* **ИСХОДНЫЙ ТЕКСТ**

============

Литературные впечатления, Закржевский Александр Карлович, Год: 1912

Время на прочтение: 8 минут(ы)

A. К. ЗАКРЖЕВСКИЙ

Литературные впечатления

К. Н. Леонтьев: pro et contra
Серия ‘Русский путь’
Личность и творчество Константина Леонтьева в оценке русских мыслителей и исследователей. 1891—1917 гг.
Антология. Книга 1
СПб., Издательство Русского Христианского гуманитарного института, 1995

III
ВОСКРЕСШИЙ ПИСАТЕЛЬ

Книгоиздательство Саблина задумало выпустить полное собрание сочинений Константина Леонтьева, пока вышло два тома…
Дело, во всяком случае, полезное: ведь для многих имя Леонтьева — звук пустой, а для некоторых — и того хуже (считают позорным самый этот звук, так поступают те, которые любят таблички с определенными надписями на лбу человеческом, им все равно до души этого человека, лишь бы значилась табличка, по ней и судят)… И только очень и очень немногие — человек десять во всей России, не больше — знают, кто был Леонтьев не по табличке, а душой своей, творчеством своим, мукой своей… И для этих немногих имя Леонтьева так же дорого, как имя Ницше, с которым у него много общего.
Так называемое общественное мнение осуждает Леонтьева за его ‘катковщину’, брезгливо относится к его консерватизму, называет ‘приверженцем палки и кнута’, ставит наряду с Меньшиковым. Но рассуждать таким образом могут люди очень недалекие, люди ‘табличек’ и партий, люди, для которых мир заключается в формуле, они и живут ею, а до мира им, в сущности, никакого дела и нет…
Да и не правы они по отношению к Леонтьеву: он от ‘общественности’ так же далек был, как и все выдающиеся гениальные люди, как и Достоевский, как и Ницше, как и многие им подобные… Он стоял выше всякой политики и общественности, которые так же нужны были ему, как телеге пятое колесо.
Если бы было иначе, то незачем было и откапывать теперь Леонтьева: ну, бранил политику и либерализм, ну и Бог с ним, пусть себе почивает, у нас и теперь своих достаточно… Если бы Леонтьев был только сотрудником ‘Русского вестника’, то нам в настоящее время было бы до него столько же дела, сколько до ‘Русского вестника’… По-видимому, интерес его вовсе не в этой стороне, по-видимому, значение его выше всякой политики, выше всяких интересов дня, и это свидетельствует о том, что Леонтьев творил для вечности и представляет ценность писателя незаурядного, оригинального, вневременного.

============

* **ИСХОДНЫЕ ДАННЫЕ**
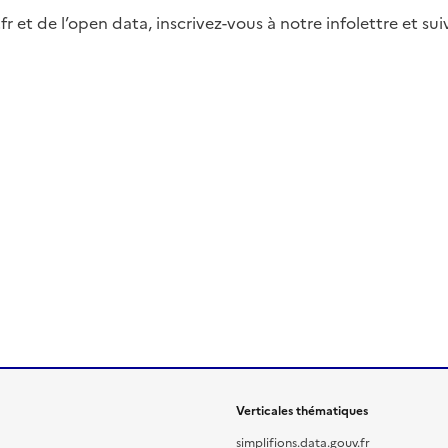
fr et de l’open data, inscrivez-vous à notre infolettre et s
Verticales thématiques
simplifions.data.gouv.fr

============

Перепишите фрагмент текста о Леонтьеве, начиная со слов «К. Н. Леонтьев: pro» и заканчивая словами «исследователей. 1891—1917 гг.», изменив в нём «мыслителей» на «философов».

* **ОТВЕТ К ЗАДАНИЮ**
К. Н. Леонтьев: pro et contra
Серия ‘Русский путь’
Личность и творчество Константина Леонтьева в оценке русских философов и исследователей. 1891—1917 гг.